Objective To systematically evaluate the performance of latex method, colloidal gold immunochromatography and quantitative real-time polymerase chain reaction (qPCR) in the detection of six carbapenemases, and provide reliable evidence for the selection of rapid detection assays for carbapenemase in clinical and public health laboratories.

Methods A total of 236 strains were used for six carbapenemases detection by latex method, colloidal gold immunochromatography and qPCR and the consistency of the three methods was evaluated.

Results In this study, the detection results with 3 methods indicated that 58 strains were positive for Klebsiella pneumoniae carbapenemase (KPC) (24.58%), and 1 strain had inconsistent KPC detection results, which was negative by colloidal gold immunochromatography and positive by latex method and qPCR, 37 strains were positive for New Delhi metallo-β-lactamase (NDM) (15.68%), 10 strains were positive for Verona integron-encoded metallo-β-lactamase (VIM)(4.24%), 15 strains were positive for imipenemase (IMP) (6.36%), 45 strains were positive for oxacillinases 23(OXA23)(19.06%) and 10 strains were positive for oxacillinases 48 (OXA48)(4.24%).

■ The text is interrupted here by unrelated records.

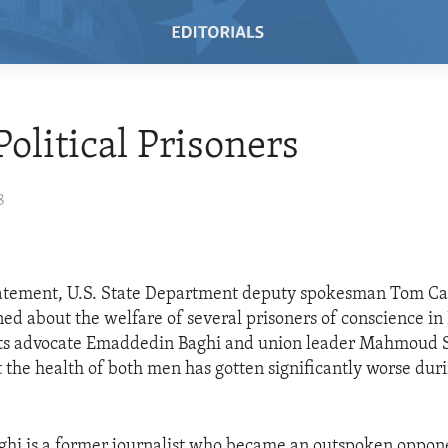
Political Prisoners
8
tatement, U.S. State Department deputy spokesman Tom Ca
ned about the welfare of several prisoners of conscience in 
hts advocate Emaddedin Baghi and union leader Mahmoud S
t the health of both men has gotten significantly worse duri
.
hi is a former journalist who became an outspoken oppone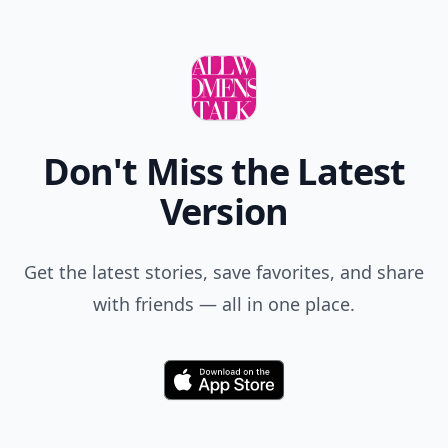
Don't Miss the Latest
Version
Get the latest stories, save favorites, and share
with friends — all in one place.
Download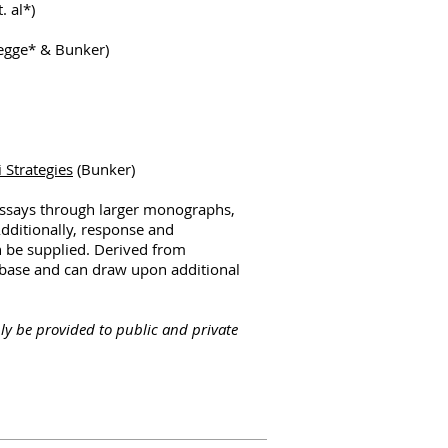
. al*)
egge* & Bunker)
 Strategies
(Bunker)
essays through larger monographs,
Additionally, response and
n be supplied. Derived from
s base and can draw upon additional
ly be provided to public and private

Four strains had inconsistent detection results of OXA23 by latex method and colloidal gold immunochromatography (negative) and qPCR (positive), and 2 strains had inconsistent detection results of OXA48 by latex method and colloidal gold immunochromatography (negative) and qPCR (positive). Additionally, there were 11 strains which were multiple enzyme positive by three methods, in which 3 were positive for both KPC and NDM, 1 was positive for both NDM and IMP, 1 was positive for both KPC and OXA48, 2 were positive for both NDM and OXA48 , and 4 were positive for both VIM and IMP.

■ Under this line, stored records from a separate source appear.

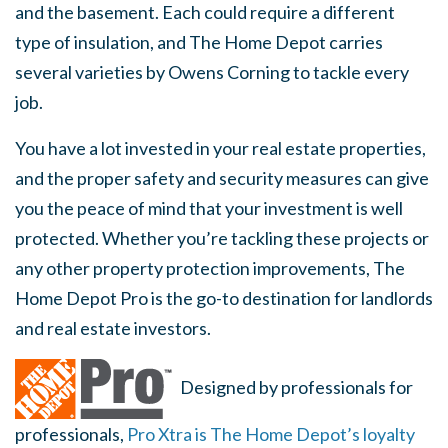
and the basement. Each could require a different
type of insulation, and The Home Depot carries
several varieties by Owens Corning to tackle every
job.
You have a lot invested in your real estate properties,
and the proper safety and security measures can give
you the peace of mind that your investment is well
protected. Whether you’re tackling these projects or
any other property protection improvements, The
Home Depot Pro is the go-to destination for landlords
and real estate investors.
Designed by professionals for
professionals,
Pro Xtra is The Home Depot’s loyalty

Conclusion There were good consistency among the three detection methods. As a new carbapenemase genotyping detection method, latex method is simple and easy to use in the simultaneous and rapid detections of KPC, OXA48, OXA23, VIM, IMP and NDM, which can facilitate clinical diagnosis and treatment, and it is necessary to pay attention to the detection of multiple enzymes for the prevention of the spread of drug resistance.